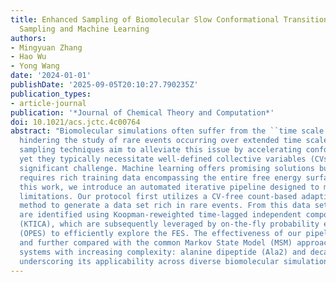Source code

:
 ```yaml
---
title: Enhanced Sampling of Biomolecular Slow Conformational Transitions Using Adaptive
  Sampling and Machine Learning
authors:
- Mingyuan Zhang
- Hao Wu
- Yong Wang
date: '2024-01-01'
publishDate: '2025-09-05T20:10:27.790235Z'
publication_types:
- article-journal
publication: '*Journal of Chemical Theory and Computation*'
doi: 10.1021/acs.jctc.4c00764
abstract: "Biomolecular simulations often suffer from the ``time scale problem'',
  hindering the study of rare events occurring over extended time scales. Enhanced
  sampling techniques aim to alleviate this issue by accelerating conformational transitions,
  yet they typically necessitate well-defined collective variables (CVs), posing a
  significant challenge. Machine learning offers promising solutions but typically
  requires rich training data encompassing the entire free energy surface (FES). In
  this work, we introduce an automated iterative pipeline designed to mitigate these
  limitations. Our protocol first utilizes a CV-free count-based adaptive sampling
  method to generate a data set rich in rare events. From this data set, slow modes
  are identified using Koopman-reweighted time-lagged independent component analysis
  (KTICA), which are subsequently leveraged by on-the-fly probability enhanced sampling
  (OPES) to efficiently explore the FES. The effectiveness of our pipeline is demonstrated
  and further compared with the common Markov State Model (MSM) approach on two model
  systems with increasing complexity: alanine dipeptide (Ala2) and deca-alanine (Ala10),
  underscoring its applicability across diverse biomolecular simulations."
---
```

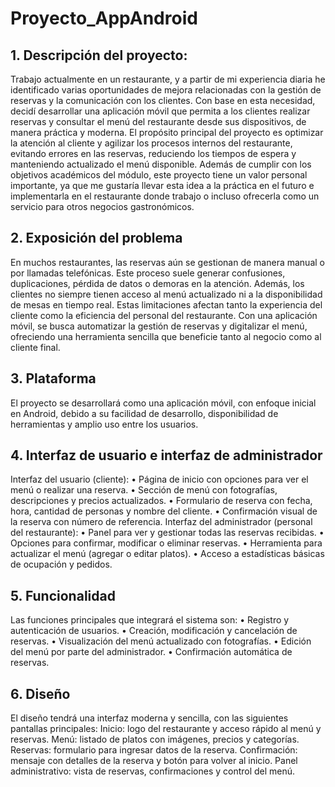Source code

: # Proyecto_AppAndroid
 ## 1.	Descripción del proyecto: 
Trabajo actualmente en un restaurante, y a partir de mi experiencia diaria he identificado varias oportunidades de mejora relacionadas con la gestión de reservas y la comunicación con los clientes.
Con base en esta necesidad, decidí desarrollar una aplicación móvil que permita a los clientes realizar reservas y consultar el menú del restaurante desde sus dispositivos, de manera práctica y moderna.
El propósito principal del proyecto es optimizar la atención al cliente y agilizar los procesos internos del restaurante, evitando errores en las reservas, reduciendo los tiempos de espera y manteniendo actualizado el menú disponible.
Además de cumplir con los objetivos académicos del módulo, este proyecto tiene un valor personal importante, ya que me gustaría llevar esta idea a la práctica en el futuro e implementarla en el restaurante donde trabajo o incluso ofrecerla como un servicio para otros negocios gastronómicos.
 ## 2.	Exposición del problema
En muchos restaurantes, las reservas aún se gestionan de manera manual o por llamadas telefónicas. Este proceso suele generar confusiones, duplicaciones, pérdida de datos o demoras en la atención.
Además, los clientes no siempre tienen acceso al menú actualizado ni a la disponibilidad de mesas en tiempo real.
Estas limitaciones afectan tanto la experiencia del cliente como la eficiencia del personal del restaurante.
Con una aplicación móvil, se busca automatizar la gestión de reservas y digitalizar el menú, ofreciendo una herramienta sencilla que beneficie tanto al negocio como al cliente final.
 ## 3.	Plataforma
El proyecto se desarrollará como una aplicación móvil, con enfoque inicial en Android, debido a su facilidad de desarrollo, disponibilidad de herramientas y amplio uso entre los usuarios.

 ## 4.	Interfaz de usuario e interfaz de administrador
Interfaz del usuario (cliente):
•	Página de inicio con opciones para ver el menú o realizar una reserva.
•	Sección de menú con fotografías, descripciones y precios actualizados.
•	Formulario de reserva con fecha, hora, cantidad de personas y nombre del cliente.
•	Confirmación visual de la reserva con número de referencia.
Interfaz del administrador (personal del restaurante):
•	Panel para ver y gestionar todas las reservas recibidas.
•	Opciones para confirmar, modificar o eliminar reservas.
•	Herramienta para actualizar el menú (agregar o editar platos).
•	Acceso a estadísticas básicas de ocupación y pedidos.
 ## 5.	Funcionalidad
Las funciones principales que integrará el sistema son:
•	Registro y autenticación de usuarios.
•	Creación, modificación y cancelación de reservas.
•	Visualización del menú actualizado con fotografías.
•	Edición del menú por parte del administrador.
•	Confirmación automática de reservas.
## 6.	Diseño 
El diseño tendrá una interfaz moderna y sencilla, con las siguientes pantallas principales:
Inicio: logo del restaurante y acceso rápido al menú y reservas.
Menú: listado de platos con imágenes, precios y categorías.
Reservas: formulario para ingresar datos de la reserva.
Confirmación: mensaje con detalles de la reserva y botón para volver al inicio.
Panel administrativo: vista de reservas, confirmaciones y control del menú.

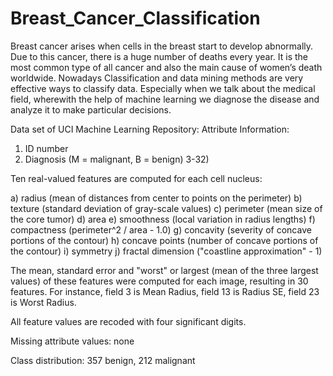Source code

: # Breast_Cancer_Classification
Breast cancer arises when cells in the breast start to develop abnormally. Due to this cancer, there is a huge number of deaths every year. It is the most common type of all cancer and also the main cause of women’s death worldwide.
Nowadays Classification and data mining methods are very effective ways to classify data. Especially when we talk about the medical field, wherewith the help of machine learning we diagnose the disease and analyze it to make particular decisions.

Data set of UCI Machine Learning Repository: Attribute Information:

1) ID number
2) Diagnosis (M = malignant, B = benign) 3-32)

Ten real-valued features are computed for each cell nucleus:

a) radius (mean of distances from center to points on the perimeter)
b) texture (standard deviation of gray-scale values)
c) perimeter (mean size of the core tumor)
d) area
e) smoothness (local variation in radius lengths)
f) compactness (perimeter^2 / area - 1.0) g) concavity (severity of concave portions of the contour)
h) concave points (number of concave portions of the contour)
i) symmetry
j) fractal dimension ("coastline approximation" - 1)

The mean, standard error and "worst" or largest (mean of the three largest values) of these features were computed for each image, resulting in 30 features. For instance, field 3 is Mean Radius, field 13 is Radius SE, field 23 is Worst Radius.

All feature values are recoded with four significant digits.

Missing attribute values: none

Class distribution: 357 benign, 212 malignant
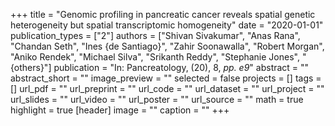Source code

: +++
title = "Genomic profiling in pancreatic cancer reveals spatial genetic heterogeneity but spatial transcriptomic homogeneity"
date = "2020-01-01"
publication_types = ["2"]
authors = ["Shivan Sivakumar", "Anas Rana", "Chandan Seth", "Ines {de Santiago}", "Zahir Soonawalla", "Robert Morgan", "Aniko Rendek", "Michael Silva", "Srikanth Reddy", "Stephanie Jones", "{others}"]
publication = "In: Pancreatology, (20), 8, _pp. e9_"
abstract = ""
abstract_short = ""
image_preview = ""
selected = false
projects = []
tags = []
url_pdf = ""
url_preprint = ""
url_code = ""
url_dataset = ""
url_project = ""
url_slides = ""
url_video = ""
url_poster = ""
url_source = ""
math = true
highlight = true
[header]
image = ""
caption = ""
+++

→ WORK TO COMPLETE
Would you please give the material above again, unchanged but without pictures?

→ PROBLEM SOLUTION
Source code

:
 ```yaml
---
title: Enhanced Sampling of Biomolecular Slow Conformational Transitions Using Adaptive
  Sampling and Machine Learning
authors:
- Mingyuan Zhang
- Hao Wu
- Yong Wang
date: '2024-01-01'
publishDate: '2025-09-05T20:10:27.790235Z'
publication_types:
- article-journal
publication: '*Journal of Chemical Theory and Computation*'
doi: 10.1021/acs.jctc.4c00764
abstract: "Biomolecular simulations often suffer from the ``time scale problem'',
  hindering the study of rare events occurring over extended time scales. Enhanced
  sampling techniques aim to alleviate this issue by accelerating conformational transitions,
  yet they typically necessitate well-defined collective variables (CVs), posing a
  significant challenge. Machine learning offers promising solutions but typically
  requires rich training data encompassing the entire free energy surface (FES). In
  this work, we introduce an automated iterative pipeline designed to mitigate these
  limitations. Our protocol first utilizes a CV-free count-based adaptive sampling
  method to generate a data set rich in rare events. From this data set, slow modes
  are identified using Koopman-reweighted time-lagged independent component analysis
  (KTICA), which are subsequently leveraged by on-the-fly probability enhanced sampling
  (OPES) to efficiently explore the FES. The effectiveness of our pipeline is demonstrated
  and further compared with the common Markov State Model (MSM) approach on two model
  systems with increasing complexity: alanine dipeptide (Ala2) and deca-alanine (Ala10),
  underscoring its applicability across diverse biomolecular simulations."
---
```

Source code

: # Proyecto_AppAndroid
 ## 1.	Descripción del proyecto: 
Trabajo actualmente en un restaurante, y a partir de mi experiencia diaria he identificado varias oportunidades de mejora relacionadas con la gestión de reservas y la comunicación con los clientes.
Con base en esta necesidad, decidí desarrollar una aplicación móvil que permita a los clientes realizar reservas y consultar el menú del restaurante desde sus dispositivos, de manera práctica y moderna.
El propósito principal del proyecto es optimizar la atención al cliente y agilizar los procesos internos del restaurante, evitando errores en las reservas, reduciendo los tiempos de espera y manteniendo actualizado el menú disponible.
Además de cumplir con los objetivos académicos del módulo, este proyecto tiene un valor personal importante, ya que me gustaría llevar esta idea a la práctica en el futuro e implementarla en el restaurante donde trabajo o incluso ofrecerla como un servicio para otros negocios gastronómicos.
 ## 2.	Exposición del problema
En muchos restaurantes, las reservas aún se gestionan de manera manual o por llamadas telefónicas. Este proceso suele generar confusiones, duplicaciones, pérdida de datos o demoras en la atención.
Además, los clientes no siempre tienen acceso al menú actualizado ni a la disponibilidad de mesas en tiempo real.
Estas limitaciones afectan tanto la experiencia del cliente como la eficiencia del personal del restaurante.
Con una aplicación móvil, se busca automatizar la gestión de reservas y digitalizar el menú, ofreciendo una herramienta sencilla que beneficie tanto al negocio como al cliente final.
 ## 3.	Plataforma
El proyecto se desarrollará como una aplicación móvil, con enfoque inicial en Android, debido a su facilidad de desarrollo, disponibilidad de herramientas y amplio uso entre los usuarios.

 ## 4.	Interfaz de usuario e interfaz de administrador
Interfaz del usuario (cliente):
•	Página de inicio con opciones para ver el menú o realizar una reserva.
•	Sección de menú con fotografías, descripciones y precios actualizados.
•	Formulario de reserva con fecha, hora, cantidad de personas y nombre del cliente.
•	Confirmación visual de la reserva con número de referencia.
Interfaz del administrador (personal del restaurante):
•	Panel para ver y gestionar todas las reservas recibidas.
•	Opciones para confirmar, modificar o eliminar reservas.
•	Herramienta para actualizar el menú (agregar o editar platos).
•	Acceso a estadísticas básicas de ocupación y pedidos.
 ## 5.	Funcionalidad
Las funciones principales que integrará el sistema son:
•	Registro y autenticación de usuarios.
•	Creación, modificación y cancelación de reservas.
•	Visualización del menú actualizado con fotografías.
•	Edición del menú por parte del administrador.
•	Confirmación automática de reservas.
## 6.	Diseño 
El diseño tendrá una interfaz moderna y sencilla, con las siguientes pantallas principales:
Inicio: logo del restaurante y acceso rápido al menú y reservas.
Menú: listado de platos con imágenes, precios y categorías.
Reservas: formulario para ingresar datos de la reserva.
Confirmación: mensaje con detalles de la reserva y botón para volver al inicio.
Panel administrativo: vista de reservas, confirmaciones y control del menú.

Source code

: # Breast_Cancer_Classification
Breast cancer arises when cells in the breast start to develop abnormally. Due to this cancer, there is a huge number of deaths every year. It is the most common type of all cancer and also the main cause of women’s death worldwide.
Nowadays Classification and data mining methods are very effective ways to classify data. Especially when we talk about the medical field, wherewith the help of machine learning we diagnose the disease and analyze it to make particular decisions.

Data set of UCI Machine Learning Repository: Attribute Information:

1) ID number
2) Diagnosis (M = malignant, B = benign) 3-32)

Ten real-valued features are computed for each cell nucleus:

a) radius (mean of distances from center to points on the perimeter)
b) texture (standard deviation of gray-scale values)
c) perimeter (mean size of the core tumor)
d) area
e) smoothness (local variation in radius lengths)
f) compactness (perimeter^2 / area - 1.0) g) concavity (severity of concave portions of the contour)
h) concave points (number of concave portions of the contour)
i) symmetry
j) fractal dimension ("coastline approximation" - 1)

The mean, standard error and "worst" or largest (mean of the three largest values) of these features were computed for each image, resulting in 30 features. For instance, field 3 is Mean Radius, field 13 is Radius SE, field 23 is Worst Radius.

All feature values are recoded with four significant digits.

Missing attribute values: none

Class distribution: 357 benign, 212 malignant
Source code

: +++
title = "Genomic profiling in pancreatic cancer reveals spatial genetic heterogeneity but spatial transcriptomic homogeneity"
date = "2020-01-01"
publication_types = ["2"]
authors = ["Shivan Sivakumar", "Anas Rana", "Chandan Seth", "Ines {de Santiago}", "Zahir Soonawalla", "Robert Morgan", "Aniko Rendek", "Michael Silva", "Srikanth Reddy", "Stephanie Jones", "{others}"]
publication = "In: Pancreatology, (20), 8, _pp. e9_"
abstract = ""
abstract_short = ""
image_preview = ""
selected = false
projects = []
tags = []
url_pdf = ""
url_preprint = ""
url_code = ""
url_dataset = ""
url_project = ""
url_slides = ""
url_video = ""
url_poster = ""
url_source = ""
math = true
highlight = true
[header]
image = ""
caption = ""
+++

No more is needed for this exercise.